- [WHAT THIS TASK INVOLVES]:
Echo each line of the rows below verbatim, preserving every character, line break, and ordering.

Dataset excerpts
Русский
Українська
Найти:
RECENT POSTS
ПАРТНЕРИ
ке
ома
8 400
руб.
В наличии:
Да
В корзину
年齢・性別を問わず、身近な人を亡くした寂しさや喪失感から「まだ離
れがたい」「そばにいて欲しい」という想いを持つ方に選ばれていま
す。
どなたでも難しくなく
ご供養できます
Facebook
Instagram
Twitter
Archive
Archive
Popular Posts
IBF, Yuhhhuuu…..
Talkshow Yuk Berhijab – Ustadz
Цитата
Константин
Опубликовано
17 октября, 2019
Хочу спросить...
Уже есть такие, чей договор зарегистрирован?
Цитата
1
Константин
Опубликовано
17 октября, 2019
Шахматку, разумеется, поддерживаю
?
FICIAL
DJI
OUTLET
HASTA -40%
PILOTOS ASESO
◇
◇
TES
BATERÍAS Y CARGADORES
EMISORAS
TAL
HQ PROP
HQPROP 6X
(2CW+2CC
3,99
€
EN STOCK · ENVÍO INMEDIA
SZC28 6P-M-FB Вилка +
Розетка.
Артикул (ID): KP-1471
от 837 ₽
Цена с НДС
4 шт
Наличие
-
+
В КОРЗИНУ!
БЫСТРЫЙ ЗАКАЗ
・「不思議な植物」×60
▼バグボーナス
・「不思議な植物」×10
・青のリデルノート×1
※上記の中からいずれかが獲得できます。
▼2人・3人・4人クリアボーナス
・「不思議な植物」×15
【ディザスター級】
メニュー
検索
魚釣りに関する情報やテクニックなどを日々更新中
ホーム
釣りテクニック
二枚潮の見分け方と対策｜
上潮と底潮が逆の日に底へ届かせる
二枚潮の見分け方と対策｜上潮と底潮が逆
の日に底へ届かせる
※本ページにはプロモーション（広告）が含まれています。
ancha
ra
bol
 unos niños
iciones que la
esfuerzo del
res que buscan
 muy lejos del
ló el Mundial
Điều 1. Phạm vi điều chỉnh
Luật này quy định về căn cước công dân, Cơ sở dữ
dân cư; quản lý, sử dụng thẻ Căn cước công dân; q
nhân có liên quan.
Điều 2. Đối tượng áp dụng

- [YOUR SOLUTION]:
Русский
Українська
Найти:
RECENT POSTS
ПАРТНЕРИ
ке
ома
8 400
руб.
В наличии:
Да
В корзину
年齢・性別を問わず、身近な人を亡くした寂しさや喪失感から「まだ離
れがたい」「そばにいて欲しい」という想いを持つ方に選ばれていま
す。
どなたでも難しくなく
ご供養できます
Facebook
Instagram
Twitter
Archive
Archive
Popular Posts
IBF, Yuhhhuuu…..
Talkshow Yuk Berhijab – Ustadz
Цитата
Константин
Опубликовано
17 октября, 2019
Хочу спросить...
Уже есть такие, чей договор зарегистрирован?
Цитата
1
Константин
Опубликовано
17 октября, 2019
Шахматку, разумеется, поддерживаю
?
FICIAL
DJI
OUTLET
HASTA -40%
PILOTOS ASESO
◇
◇
TES
BATERÍAS Y CARGADORES
EMISORAS
TAL
HQ PROP
HQPROP 6X
(2CW+2CC
3,99
€
EN STOCK · ENVÍO INMEDIA
SZC28 6P-M-FB Вилка +
Розетка.
Артикул (ID): KP-1471
от 837 ₽
Цена с НДС
4 шт
Наличие
-
+
В КОРЗИНУ!
БЫСТРЫЙ ЗАКАЗ
・「不思議な植物」×60
▼バグボーナス
・「不思議な植物」×10
・青のリデルノート×1
※上記の中からいずれかが獲得できます。
▼2人・3人・4人クリアボーナス
・「不思議な植物」×15
【ディザスター級】
メニュー
検索
魚釣りに関する情報やテクニックなどを日々更新中
ホーム
釣りテクニック
二枚潮の見分け方と対策｜
上潮と底潮が逆の日に底へ届かせる
二枚潮の見分け方と対策｜上潮と底潮が逆
の日に底へ届かせる
※本ページにはプロモーション（広告）が含まれています。
ancha
ra
bol
 unos niños
iciones que la
esfuerzo del
res que buscan
 muy lejos del
ló el Mundial
Điều 1. Phạm vi điều chỉnh
Luật này quy định về căn cước công dân, Cơ sở dữ
dân cư; quản lý, sử dụng thẻ Căn cước công dân; q
nhân có liên quan.
Điều 2. Đối tượng áp dụng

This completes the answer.